Ginger et Fred ne sont plus de ce monde ; Pipo et Amelia, si. Pipo moins qu’Amelia. Il agonise à petit feu auprès de cette compagne du passé et d'un amour qu'on ne dit pas. Couple mythique, immortalisé il y a longtemps mais qui se meurt pourtant, Pipo plus qu’Amelia. La télévision, c’est l’indifférence, c’est le toujours plus ; c’est le ridicule pour l’émotion, c’est tout montrer et ne pas se souvenir, le cerveau plein des images qui se succèdent sur l’écran. Elle, elle n’a rien perdu de sa candeur, c’est un nouveau monde, c’est tout. Lui, il est absent depuis longtemps, il appartient au monde qu’elle a quitté en le laissant seul après la gloire. Elle est un idéal qu’il implore mais elle ne l’entend pas. Les projecteurs ne s’attachent à lui que pour souligner sa déflagration et ses frayeurs, et ses faiblesses, et ses maladresses ; toutes ces choses qui faisaient rire avant, et dont les gens se moquent à présent. La mascarade à laquelle, de toute évidence, il ne participe que pour voir une dernière fois un sourire qui l’a laissé exsangue. La honte de ne pas s’en être sorti, comme elle, de ne pas avoir vécu, comme elle, de ne pas avoir su vivre, sans elle. Il essaie de lui dire avec les yeux, d’attirer l’attention, de faire semblant d’être celui qu’elle connaissait, qu’elle aimait ; elle ne voit pas dans ses yeux ; elle cherche dans ceux des autres la reconnaissance et l’admiration que nécessite ce passé d'un autre âge. Elle n’a pas besoin d’être rassurée et c’est pourtant elle que l’on rassure ; lui, il se laisse crever en silence à coté d’elle ; parfois il tousse : c’est comme un appel à l’aide qu’elle n’entend pas, qu’elle ne voit pas.

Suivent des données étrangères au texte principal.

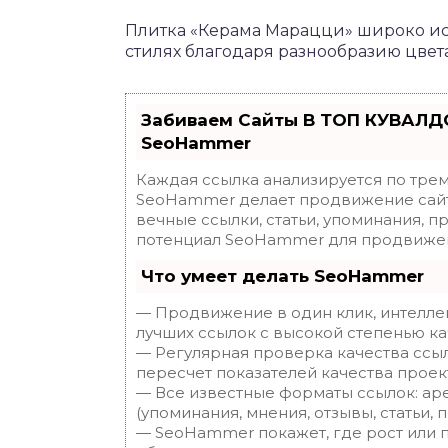
Плитка «Керама Марацци» широко ис
стилях благодаря разнообразию цвета
Забиваем Сайты В ТОП КУВАЛДО
SeoHammer
Каждая ссылка анализируется по трем
SeoHammer делает продвижение сайт
вечные ссылки, статьи, упоминания, п
потенциал SeoHammer для продвижен
Что умеет делать SeoHammer
— Продвижение в один клик, интелле
лучших ссылок с высокой степенью ка
— Регулярная проверка качества ссы
пересчет показателей качества проек
— Все известные форматы ссылок: ар
(упоминания, мнения, отзывы, статьи, 
— SeoHammer покажет, где рост или п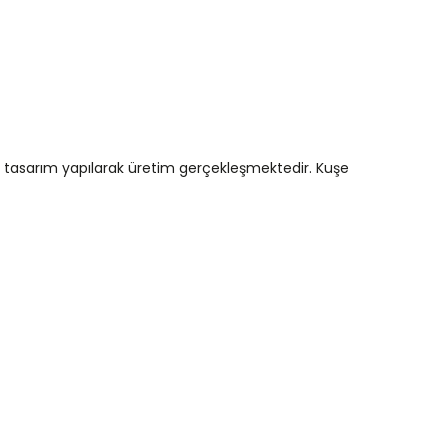
özel tasarım yapılarak üretim gerçekleşmektedir. Kuşe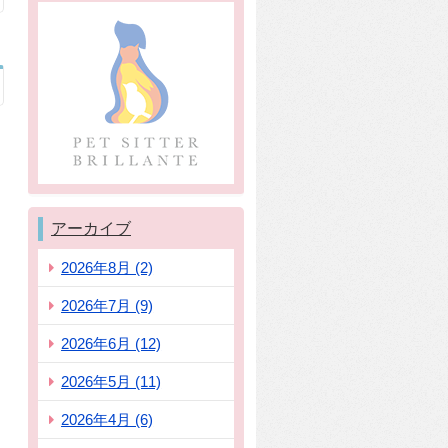
アーカイブ
2026年8月 (2)
2026年7月 (9)
2026年6月 (12)
2026年5月 (11)
2026年4月 (6)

L'agonie de Pipo,c'est la leur à tous deux;l'aller sans retour d'une époque que l'on fait revivre,entre deux programmes, pour un second oubli qui eût été plus doux s'il n'avait pas été si vulgairement ravivé.
Si l'on sourit devant Ginger et Fred, c'est bel et bien d'un sourire triste, comme de ceux qui scellent un adieu définitif.